Good customer service should bea “given” in your optometry practice.To be truly successful, you need to go above and beyond your customers’ service expectations.
Despite many people in the corporate world suggesting that service is a critical success factor, it is, in fact, no more than an entitlement to customers.
Service is simply the process that customers expect and experience while spending their money with a business… or while they are thinking about doing so. Put another way, service is built into the price of goods and services, otherwise we would have to charge customers for being pleasant and courteous.
Attending to and Achieving forService can only be seen to be very important to customers if it is delivered in two related parts: ‘attending to’ and ‘achieving for’.

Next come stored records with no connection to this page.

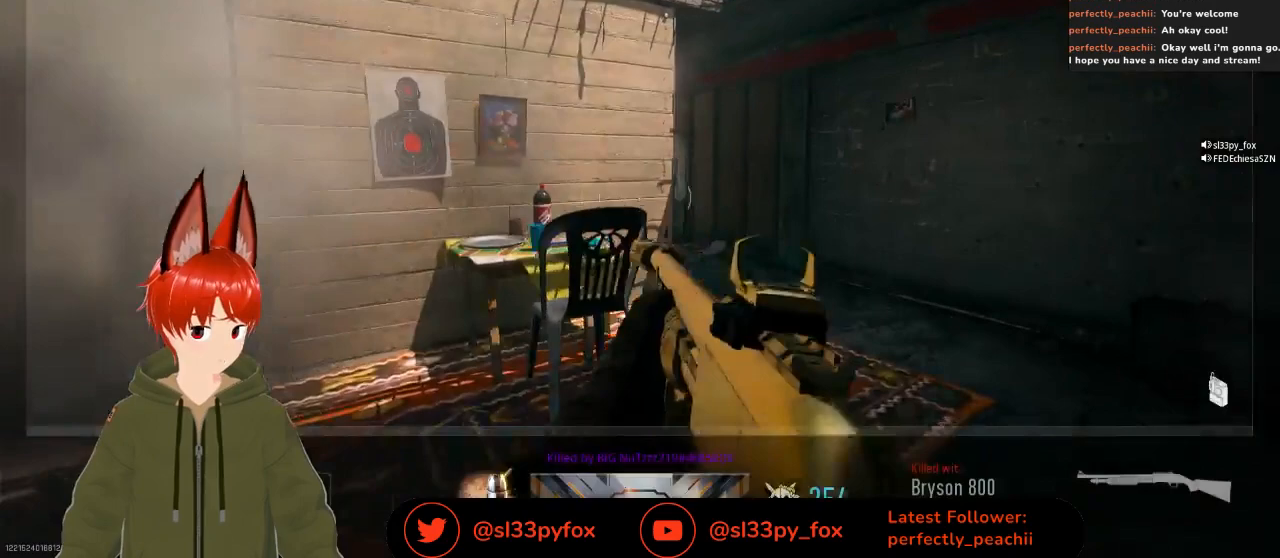
{"buttons": [], "left_stick": "center", "right_stick": "center", "events": [[467, "START", "down"], [500, "START", "up"]]}
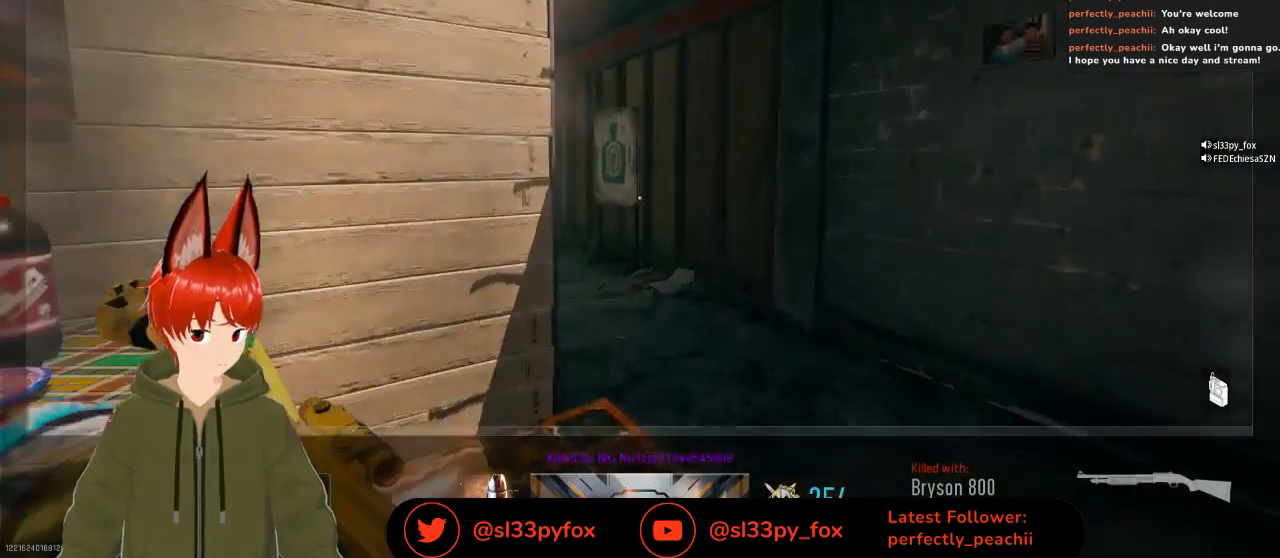
{"buttons": ["A"], "left_stick": "center", "right_stick": "center", "events": [[433, "A", "down"]]}
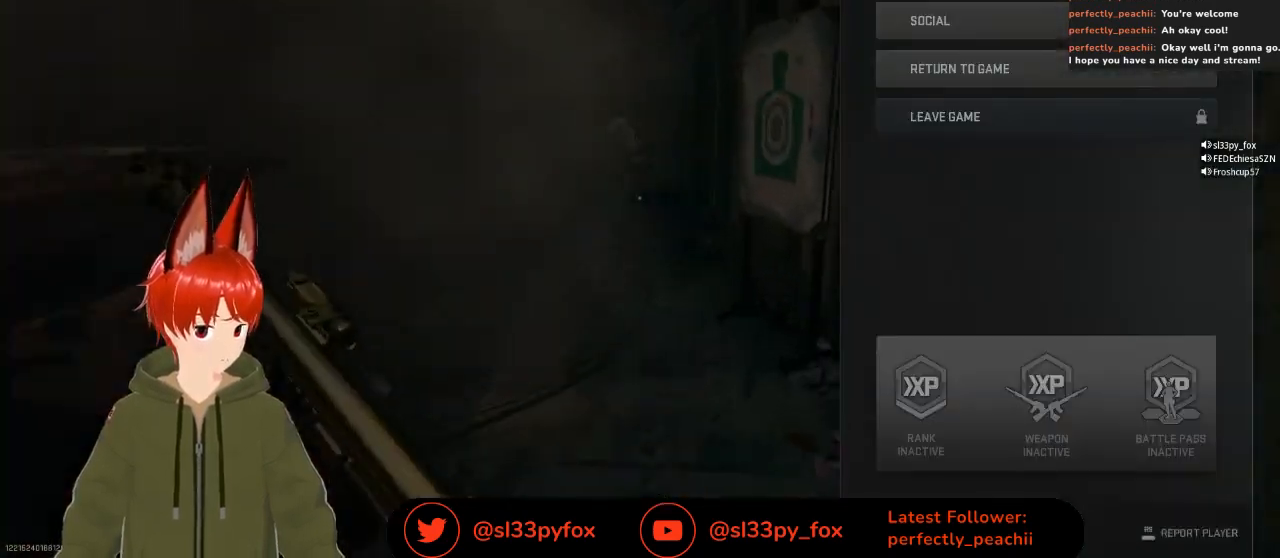
{"buttons": [], "left_stick": "center", "right_stick": "center", "events": [[33, "A", "up"], [333, "DPAD_RIGHT", "down"], [467, "DPAD_RIGHT", "up"]]}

… service is built into the price of goods and services, otherwise we would have to charge customers for being pleasant and courteous
The business community at large has made a mess of this commitment, preferring to use the term ‘up-selling’ to describe efforts made to achieve for customers… although, in reality, most see such efforts as being ‘for the practice’ rather than for the customer.
Would customers perceive that ‘up-selling’ is something to look forward to when shopping or dealing with suppliers? Of course not: it sounds more like a confrontation than a contribution.
Do team members in an optometry practice think of the term ‘up-selling’ in a positive light? Again, definitely not. The ‘tactic’ conjures up the need to apply unwelcome pressure to customers so as to reach revenue goals.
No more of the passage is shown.